Energy lab's Piranha puts teeth into text analysis
- By Rutrell Yasin
- Nov 29, 2012
The Energy Department’s Oak Ridge National Laboratory has pioneered a new approach to text analytics that uses software agents distributed over very large computer clusters that can quickly filter through large volumes of documents, show relationships between them and present relevant information to business and government analysts.
The software, called Piranha, is designed to overcome challenges most people face attempting to derive accurate and relevant information as they sift through large amounts of data on their computers. Piranha works faster than traditional approaches by clustering massive amounts of textual information in relatively short amounts of time, due to the scalability of the agent architecture, ORNL officials said.
ORNL’s Computational Data Analytics Group has been working on the system for close to nine years, said Thomas Potok, senior scientist and group leader. “We are able to take pretty large collections of text, go through and group them, cluster them and show people things of interest and significance,” Potok said.
Text analytics has been attracting the attention of agencies that deal with large amounts of unstructured data, such as NASA’s analysis of airline safety reports and a Homeland Security Department-funded bio-preparedness collective.
Typical users of Piranha might be law enforcement or military analysts, health care workers or anyone who has a large collection of text documents and needs help figuring out what they have, Potok said.
At one time, researchers or investigators might have a hundred documents to read, going through each document one by one on a computer. Now researchers might have to find patterns among of millions of documents. ORNL, in fact, is working with a law enforcement agency, helping investigators sift through millions of documents.
So far, ORNL has licensed Piranha to two companies, Pro2Serve and TextOre, Potok said. Pro2Serve, a Knoxville, Tenn.-based provider of technical and engineering services for critical infrastructure protection, will incorporate the software in the services it offers government agencies. TextOre, based in Fairfax, Va., is incorporating Piranha into the company’s suite of business analytical software and services to help analyze text data with greater speed and accuracy.
Analysts using Piranha can select a document and quickly find other documents that are a close match. If they select an e-mail message of interest, clustering allows them to quickly find similar e-mails on other computers, thus potentially establishing a link.
Piranha also lets analysts perform document sampling.

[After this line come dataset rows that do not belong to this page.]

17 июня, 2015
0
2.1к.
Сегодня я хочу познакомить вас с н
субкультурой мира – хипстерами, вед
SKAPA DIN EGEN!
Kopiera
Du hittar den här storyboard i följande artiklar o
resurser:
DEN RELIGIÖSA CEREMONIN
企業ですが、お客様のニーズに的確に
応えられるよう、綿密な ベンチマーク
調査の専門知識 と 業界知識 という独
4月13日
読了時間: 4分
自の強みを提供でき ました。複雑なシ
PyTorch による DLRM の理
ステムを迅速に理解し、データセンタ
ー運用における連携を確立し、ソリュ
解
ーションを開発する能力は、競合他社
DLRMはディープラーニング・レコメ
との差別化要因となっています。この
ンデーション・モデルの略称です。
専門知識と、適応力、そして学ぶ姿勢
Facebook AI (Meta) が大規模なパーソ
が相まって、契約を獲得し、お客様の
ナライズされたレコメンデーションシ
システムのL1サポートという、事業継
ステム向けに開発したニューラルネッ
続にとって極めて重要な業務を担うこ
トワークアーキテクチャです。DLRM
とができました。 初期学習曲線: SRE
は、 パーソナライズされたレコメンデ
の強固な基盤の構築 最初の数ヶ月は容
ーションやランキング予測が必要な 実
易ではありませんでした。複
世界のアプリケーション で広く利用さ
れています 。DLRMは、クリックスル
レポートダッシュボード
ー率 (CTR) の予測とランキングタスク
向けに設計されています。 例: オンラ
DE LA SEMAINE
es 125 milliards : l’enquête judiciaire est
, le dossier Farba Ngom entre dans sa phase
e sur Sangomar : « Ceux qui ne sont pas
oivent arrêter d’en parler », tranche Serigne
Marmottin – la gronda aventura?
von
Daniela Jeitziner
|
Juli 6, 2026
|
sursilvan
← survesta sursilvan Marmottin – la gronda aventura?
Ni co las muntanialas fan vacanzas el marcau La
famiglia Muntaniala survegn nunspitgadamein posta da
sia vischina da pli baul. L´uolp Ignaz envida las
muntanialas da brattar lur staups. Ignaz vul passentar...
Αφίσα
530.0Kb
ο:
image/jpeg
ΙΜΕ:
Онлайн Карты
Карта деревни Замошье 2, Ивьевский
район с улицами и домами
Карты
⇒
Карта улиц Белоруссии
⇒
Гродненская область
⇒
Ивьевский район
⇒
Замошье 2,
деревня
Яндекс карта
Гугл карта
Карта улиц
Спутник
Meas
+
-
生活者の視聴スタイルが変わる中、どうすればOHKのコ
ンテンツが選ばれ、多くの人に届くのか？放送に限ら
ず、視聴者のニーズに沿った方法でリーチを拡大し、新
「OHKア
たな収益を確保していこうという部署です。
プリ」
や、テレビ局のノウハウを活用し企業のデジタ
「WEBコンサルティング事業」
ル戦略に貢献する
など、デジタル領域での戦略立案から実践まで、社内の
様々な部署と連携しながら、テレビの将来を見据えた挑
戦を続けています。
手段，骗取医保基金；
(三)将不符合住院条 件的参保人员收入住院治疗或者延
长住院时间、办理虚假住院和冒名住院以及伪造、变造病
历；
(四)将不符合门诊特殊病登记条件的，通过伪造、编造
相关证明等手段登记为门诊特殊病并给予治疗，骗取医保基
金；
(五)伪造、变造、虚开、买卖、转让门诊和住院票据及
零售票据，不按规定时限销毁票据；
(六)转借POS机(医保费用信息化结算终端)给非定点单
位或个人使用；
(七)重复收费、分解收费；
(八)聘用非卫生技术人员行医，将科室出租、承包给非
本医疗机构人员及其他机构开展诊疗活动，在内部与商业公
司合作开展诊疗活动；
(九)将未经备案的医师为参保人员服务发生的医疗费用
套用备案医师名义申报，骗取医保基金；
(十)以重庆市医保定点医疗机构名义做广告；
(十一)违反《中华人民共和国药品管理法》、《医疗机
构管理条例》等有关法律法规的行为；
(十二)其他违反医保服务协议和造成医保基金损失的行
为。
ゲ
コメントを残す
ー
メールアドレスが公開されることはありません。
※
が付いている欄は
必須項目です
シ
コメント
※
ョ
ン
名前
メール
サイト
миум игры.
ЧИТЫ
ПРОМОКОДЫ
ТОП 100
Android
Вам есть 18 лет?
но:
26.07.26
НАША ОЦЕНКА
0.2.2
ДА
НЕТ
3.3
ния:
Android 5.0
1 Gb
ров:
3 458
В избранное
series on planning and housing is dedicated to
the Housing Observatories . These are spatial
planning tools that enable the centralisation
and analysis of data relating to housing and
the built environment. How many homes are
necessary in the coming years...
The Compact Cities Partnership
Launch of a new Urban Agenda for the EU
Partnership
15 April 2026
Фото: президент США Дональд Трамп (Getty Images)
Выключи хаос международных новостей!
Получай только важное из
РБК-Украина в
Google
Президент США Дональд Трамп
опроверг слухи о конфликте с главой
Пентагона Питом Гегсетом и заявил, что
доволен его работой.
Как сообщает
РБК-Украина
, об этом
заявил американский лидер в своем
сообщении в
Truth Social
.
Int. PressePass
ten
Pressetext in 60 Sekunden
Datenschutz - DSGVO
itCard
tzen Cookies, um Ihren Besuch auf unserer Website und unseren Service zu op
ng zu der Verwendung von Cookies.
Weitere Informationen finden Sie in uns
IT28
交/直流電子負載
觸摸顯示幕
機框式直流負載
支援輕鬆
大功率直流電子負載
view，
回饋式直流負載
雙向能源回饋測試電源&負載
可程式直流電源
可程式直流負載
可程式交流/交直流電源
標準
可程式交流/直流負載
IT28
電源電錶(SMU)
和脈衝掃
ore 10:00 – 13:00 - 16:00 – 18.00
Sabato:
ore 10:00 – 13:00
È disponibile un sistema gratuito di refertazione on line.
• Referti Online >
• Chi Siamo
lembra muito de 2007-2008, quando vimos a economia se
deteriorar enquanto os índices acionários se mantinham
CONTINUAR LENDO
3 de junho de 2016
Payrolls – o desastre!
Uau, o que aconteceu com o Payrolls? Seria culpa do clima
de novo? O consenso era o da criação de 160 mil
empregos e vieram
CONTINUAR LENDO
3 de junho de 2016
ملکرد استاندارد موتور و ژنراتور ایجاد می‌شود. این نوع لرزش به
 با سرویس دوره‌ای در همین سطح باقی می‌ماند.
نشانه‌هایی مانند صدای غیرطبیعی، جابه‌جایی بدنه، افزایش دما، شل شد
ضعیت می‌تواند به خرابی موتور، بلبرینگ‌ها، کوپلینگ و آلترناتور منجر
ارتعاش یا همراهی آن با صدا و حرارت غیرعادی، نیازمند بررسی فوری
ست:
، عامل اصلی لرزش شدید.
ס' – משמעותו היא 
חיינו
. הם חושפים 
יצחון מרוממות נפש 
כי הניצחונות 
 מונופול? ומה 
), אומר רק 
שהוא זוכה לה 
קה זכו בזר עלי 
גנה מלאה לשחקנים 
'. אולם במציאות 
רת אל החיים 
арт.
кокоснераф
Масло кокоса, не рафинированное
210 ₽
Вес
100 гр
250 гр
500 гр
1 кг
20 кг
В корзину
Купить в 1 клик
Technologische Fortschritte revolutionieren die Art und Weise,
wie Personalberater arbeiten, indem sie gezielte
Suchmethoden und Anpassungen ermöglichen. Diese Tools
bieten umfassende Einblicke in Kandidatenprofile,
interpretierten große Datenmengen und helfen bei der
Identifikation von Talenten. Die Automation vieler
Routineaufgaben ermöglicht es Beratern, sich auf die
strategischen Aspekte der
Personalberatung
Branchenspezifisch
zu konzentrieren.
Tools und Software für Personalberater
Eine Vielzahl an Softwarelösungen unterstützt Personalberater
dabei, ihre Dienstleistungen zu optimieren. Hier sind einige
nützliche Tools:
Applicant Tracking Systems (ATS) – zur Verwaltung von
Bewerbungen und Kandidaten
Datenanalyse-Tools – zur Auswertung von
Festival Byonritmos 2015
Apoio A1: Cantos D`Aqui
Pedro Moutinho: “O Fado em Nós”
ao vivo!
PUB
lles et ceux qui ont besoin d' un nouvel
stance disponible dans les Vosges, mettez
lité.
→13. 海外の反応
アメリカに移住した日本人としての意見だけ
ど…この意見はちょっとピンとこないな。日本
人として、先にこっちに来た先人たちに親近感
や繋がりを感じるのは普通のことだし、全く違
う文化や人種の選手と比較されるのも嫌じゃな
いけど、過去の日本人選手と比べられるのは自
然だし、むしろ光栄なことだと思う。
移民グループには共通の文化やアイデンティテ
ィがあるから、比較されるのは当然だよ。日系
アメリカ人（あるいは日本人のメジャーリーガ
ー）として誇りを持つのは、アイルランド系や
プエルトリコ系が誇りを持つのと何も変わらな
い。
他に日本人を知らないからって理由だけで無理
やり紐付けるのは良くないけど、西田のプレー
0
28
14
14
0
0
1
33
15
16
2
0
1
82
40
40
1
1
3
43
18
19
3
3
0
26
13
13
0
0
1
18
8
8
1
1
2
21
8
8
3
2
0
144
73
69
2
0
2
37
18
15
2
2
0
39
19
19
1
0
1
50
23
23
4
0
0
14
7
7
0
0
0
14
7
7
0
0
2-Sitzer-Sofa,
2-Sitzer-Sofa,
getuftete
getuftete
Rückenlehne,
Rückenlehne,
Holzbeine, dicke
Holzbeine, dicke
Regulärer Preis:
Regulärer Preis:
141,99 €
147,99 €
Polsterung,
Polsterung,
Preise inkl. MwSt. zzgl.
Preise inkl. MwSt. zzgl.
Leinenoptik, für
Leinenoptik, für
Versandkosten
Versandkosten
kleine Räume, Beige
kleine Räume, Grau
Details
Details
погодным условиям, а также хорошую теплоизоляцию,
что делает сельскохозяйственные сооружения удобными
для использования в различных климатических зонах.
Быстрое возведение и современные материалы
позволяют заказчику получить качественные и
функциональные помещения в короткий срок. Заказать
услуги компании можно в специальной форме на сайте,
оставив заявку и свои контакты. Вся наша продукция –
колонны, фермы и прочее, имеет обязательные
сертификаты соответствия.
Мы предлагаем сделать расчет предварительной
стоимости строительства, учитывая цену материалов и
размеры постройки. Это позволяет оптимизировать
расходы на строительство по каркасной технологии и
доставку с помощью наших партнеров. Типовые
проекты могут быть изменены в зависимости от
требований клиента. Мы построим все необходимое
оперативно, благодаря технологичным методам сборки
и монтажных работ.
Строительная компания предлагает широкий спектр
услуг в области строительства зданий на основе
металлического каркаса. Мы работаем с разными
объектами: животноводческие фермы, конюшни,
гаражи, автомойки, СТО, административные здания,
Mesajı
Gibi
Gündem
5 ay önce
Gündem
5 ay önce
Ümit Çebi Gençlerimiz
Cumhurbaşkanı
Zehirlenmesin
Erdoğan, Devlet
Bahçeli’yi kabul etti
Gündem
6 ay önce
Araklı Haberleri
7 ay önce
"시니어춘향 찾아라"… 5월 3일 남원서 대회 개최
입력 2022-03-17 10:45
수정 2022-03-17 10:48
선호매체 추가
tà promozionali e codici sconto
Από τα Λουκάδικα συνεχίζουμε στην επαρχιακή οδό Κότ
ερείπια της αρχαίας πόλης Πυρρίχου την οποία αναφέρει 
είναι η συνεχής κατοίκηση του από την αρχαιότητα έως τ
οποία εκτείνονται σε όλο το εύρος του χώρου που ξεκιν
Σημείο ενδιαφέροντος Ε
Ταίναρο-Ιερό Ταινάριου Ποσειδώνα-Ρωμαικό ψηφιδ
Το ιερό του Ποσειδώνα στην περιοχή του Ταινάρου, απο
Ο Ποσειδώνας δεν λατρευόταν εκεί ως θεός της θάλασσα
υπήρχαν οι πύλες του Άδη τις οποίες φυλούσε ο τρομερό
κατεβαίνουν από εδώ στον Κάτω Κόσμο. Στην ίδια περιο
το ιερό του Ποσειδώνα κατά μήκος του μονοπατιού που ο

A set of documents typically will contain common themes or topics. Representative themes from these documents can be quickly found. A hard drive may store thousands of documents across many different topics, from finances to favorite restaurants. Ten or 20 representative documents from these themes can be found and used by an analyst to determine what they mean.
Piranha has a “recommender” capability that lets users filter documents that are related to the subject they are researching. These documents can form the basis for searching for related documents and can help reduce the number of documents the user has to sift through, Potok said.
Then analysts can begin to determine how the documents are related. “If I have to put these documents into folders and group them, how would they be grouped?” Users can start looking at the entities and words within the documents for connections. “What we do is go from millions of documents down to very relevant case information or intelligence and say, ‘This is what I can act on immediately,’” Potok said. “This whole process now takes a matter of days instead of months, which is typical.”